A huge part of that success came from organizational competence. Mike Vrabel’s effect was felt immediately, and the roster improved overnight due to aggressive spending and clearly top-tier talent evaluation. It was addition by addition, too, since the players held over from last year were freed up to impact the game with better pieces around them. If you had to take one thing away from this season, it’s that the Patriots are a serious, credible franchise again. After three consecutive years of being objectively terrible, that’s a real achievement.

If you had to take two things away from the season, notice also the importance of luck and exploiting your specific situation to its maximum output. The Patriots had a hilariously easy schedule, though that is owing mostly to the NFL’s own procedures to give terrible teams a chance at not-being-terrible the following year. But the playoffs also broke absurdly favorably; the Chargers (who weren’t good), the Texans (who were kind of good, but in a snowstorm), and the Broncos (who were good… without their quarterback, also in a snowstorm). The Seahawks were far and away the best team they faced this year; they got worked for 60 minutes, and none of it felt like a fluke.

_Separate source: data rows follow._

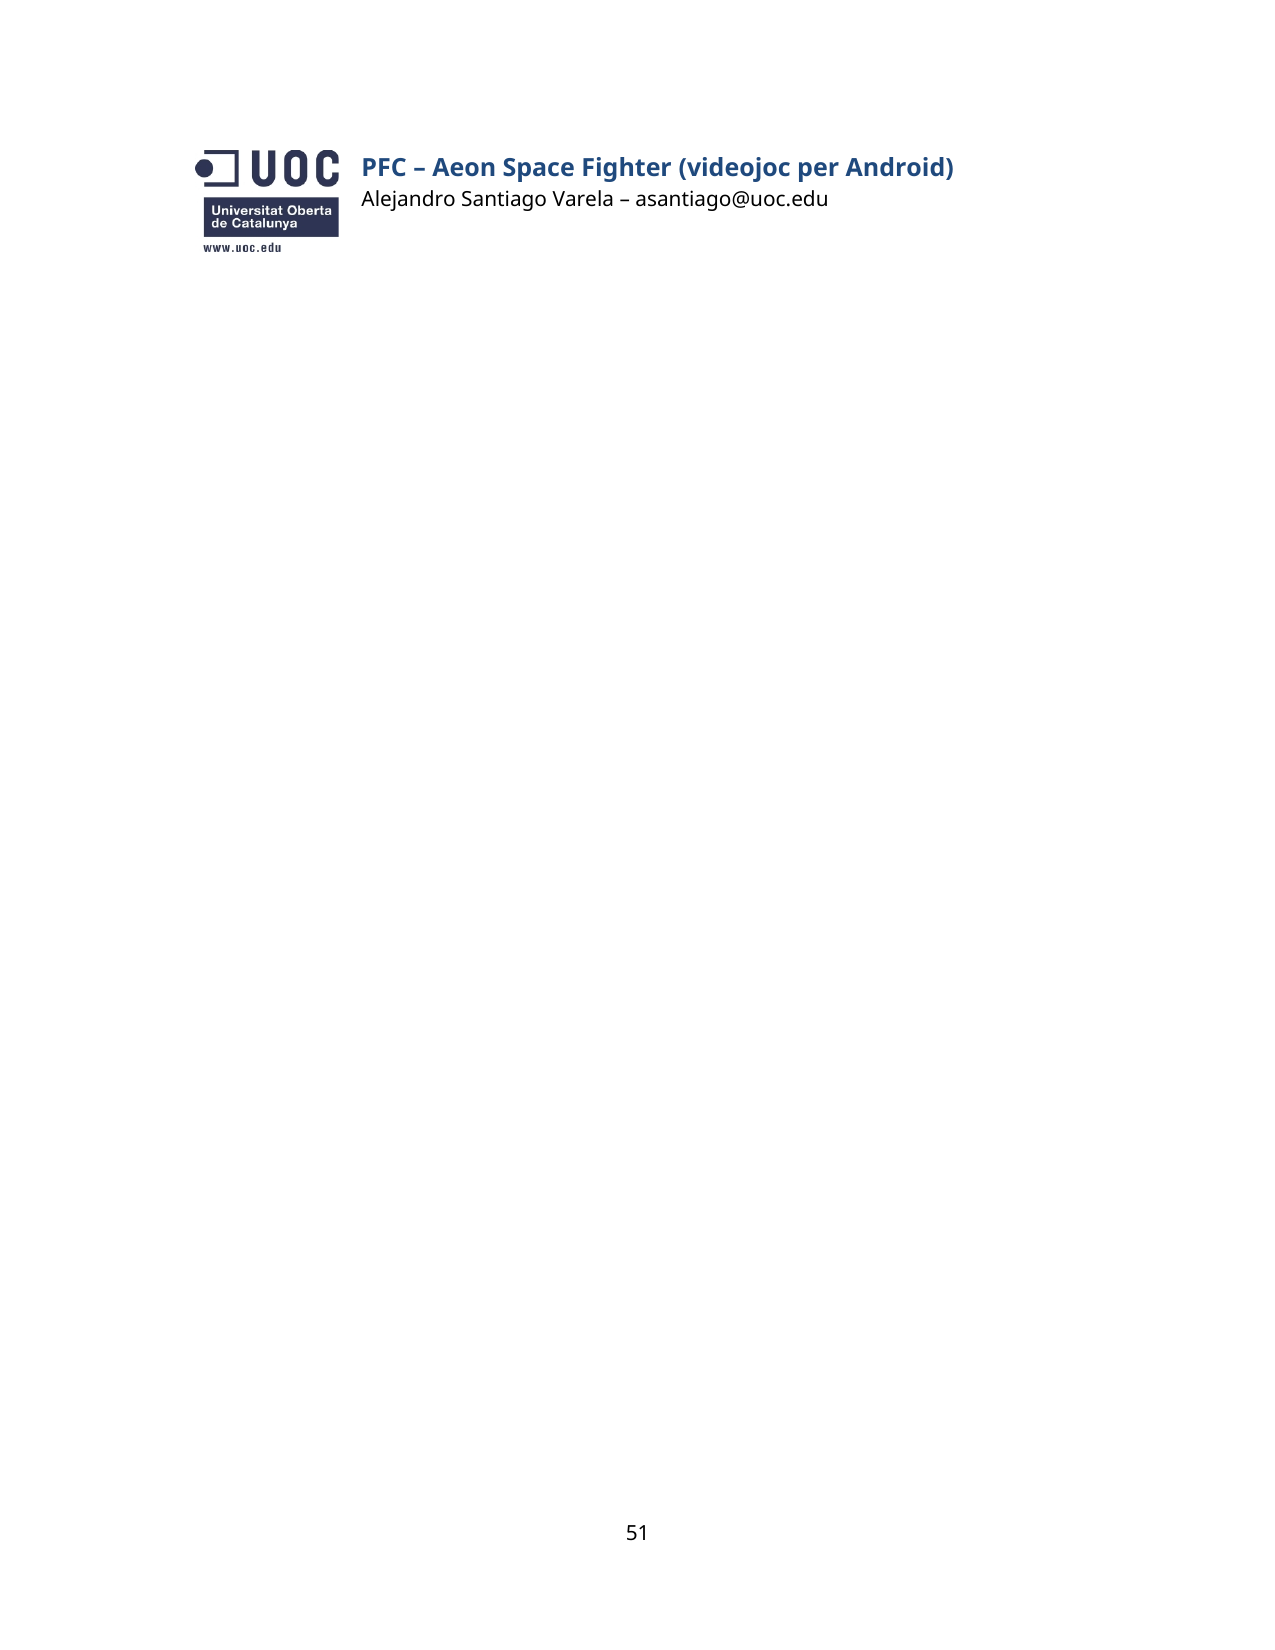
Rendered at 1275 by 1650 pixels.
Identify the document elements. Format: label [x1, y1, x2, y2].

picture [195, 150, 339, 252]
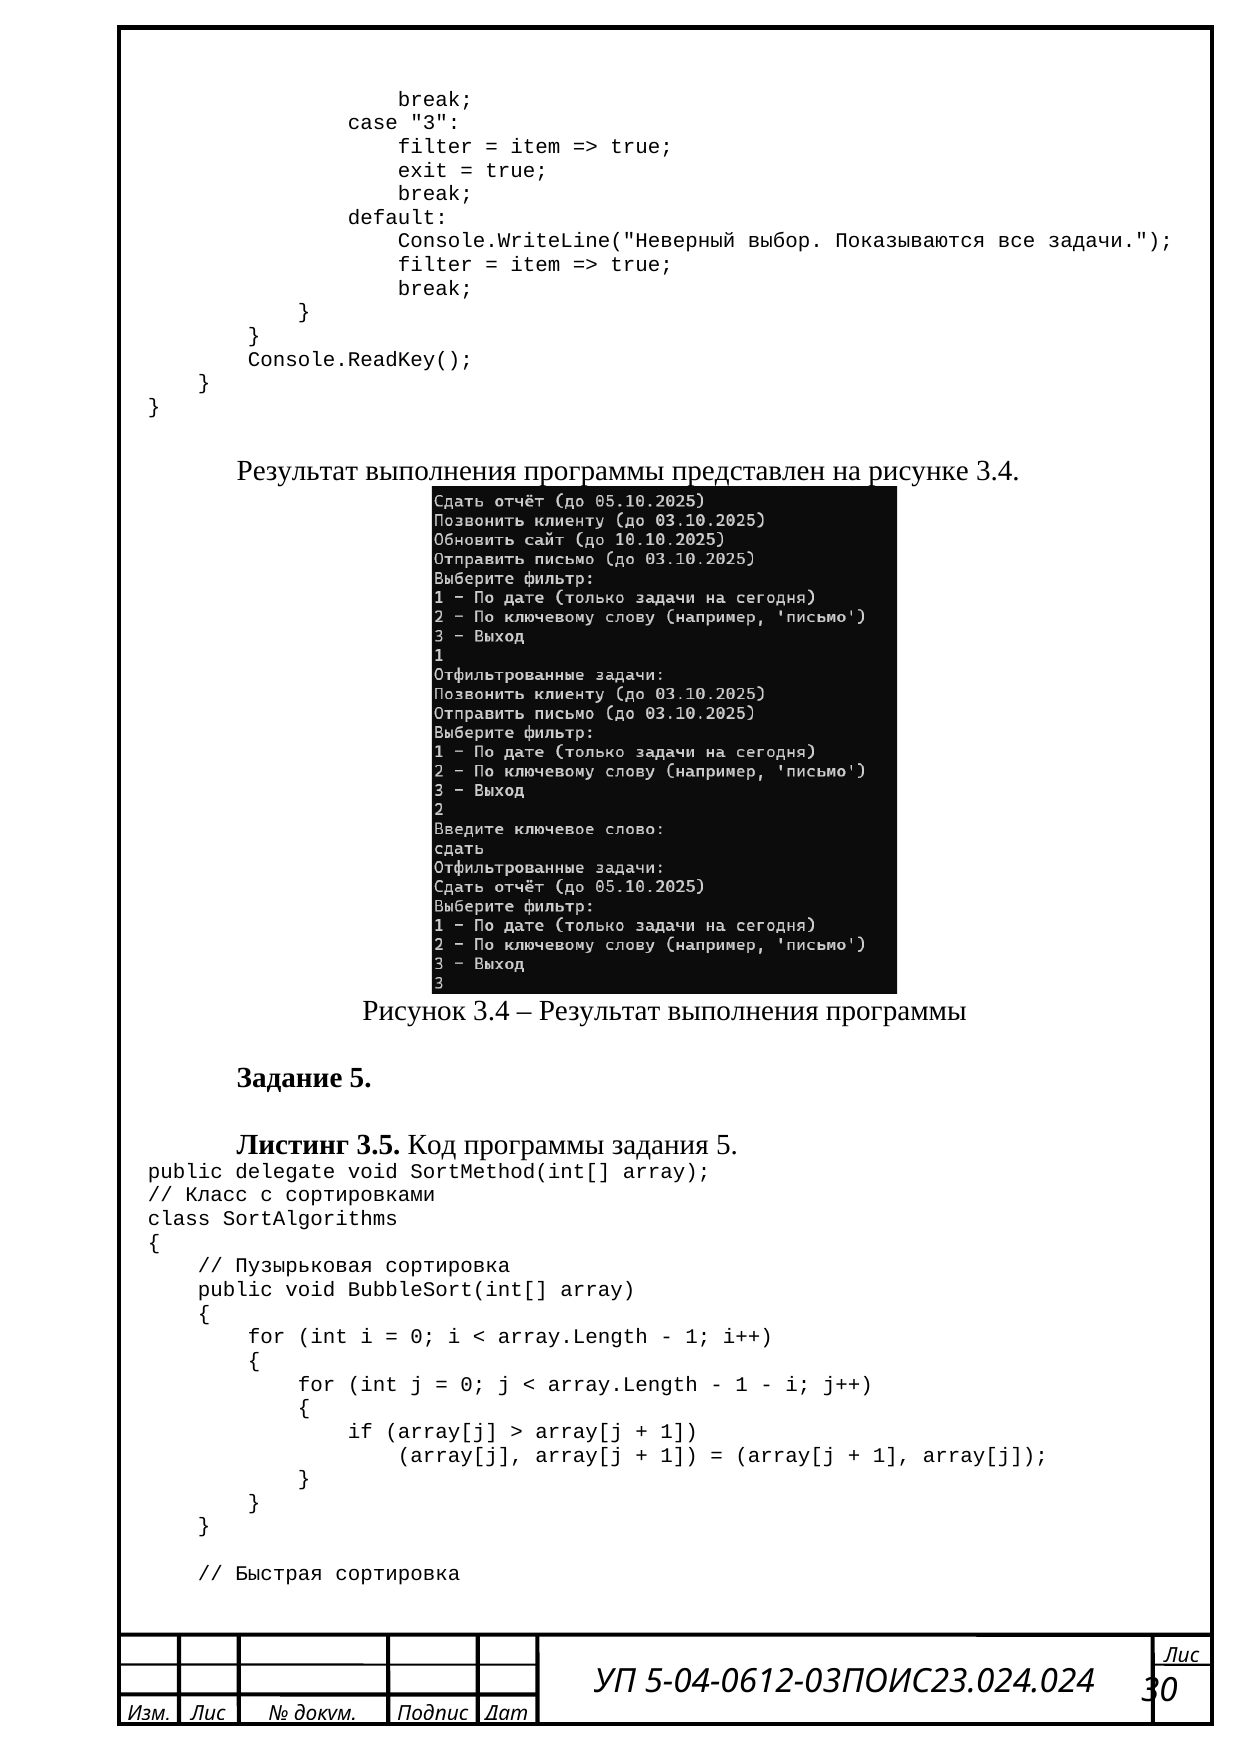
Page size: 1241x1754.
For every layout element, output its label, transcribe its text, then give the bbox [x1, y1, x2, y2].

text } [148, 1468, 1181, 1492]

But that is the perfect destiny of this team. You can read hundreds of pieces pan-searing Drake Maye for his abysmal performance and discussing what it means for his future; here are three of them if that’s what you want. But for this season only, the Patriots saw their second-year quarterback in a dead heat for the MVP award, won 17 games, and played in the Super Bowl despite no one in New England thinking that was possible before the season. It would have been absurd if they also etched their name in history.

This team was beautiful because it was so unexpected. It was spectacular, singular and fleeting, much like everything that pushes the limits of human experience. It was the right feeling; I was not sufficiently stressed about the result of this game beforehand, mostly because I was still unable to comprehend how this had happened. After-the-fact explanations of the Patriots’ success this year do not capture that feeling, that total dumbfoundedness, that was universal among New Englanders like myself.

It was a wonderful feeling, and a wonderful season, and it almost had to fall short in the end. This team was never certain of itself, it was not particularly poised, mature or confident in the ways champions generally are. It was simply a crack squad of players who barely knew each other in September and almost made it to the summit. They didn’t get there, and that’s alright. The point is that the climb was everything I could have wanted.

There will be a time for talk about championship windows, the importance of capitalizing on your quarterback’s rookie contract, next year’s schedule — all that fun stuff. But this team was a supernova, and right after a star explodes, I doubt anyone thinks about the long-term gravitational consequences. It’s a vivid, multicolored stardust-scattering extravaganza. It was not beautiful because we’ll remember it or because of what it means; it was beautiful simply because it was. Transient, imperfect but absolutely unmatched in inexplicable glory, I’ll remember them for that.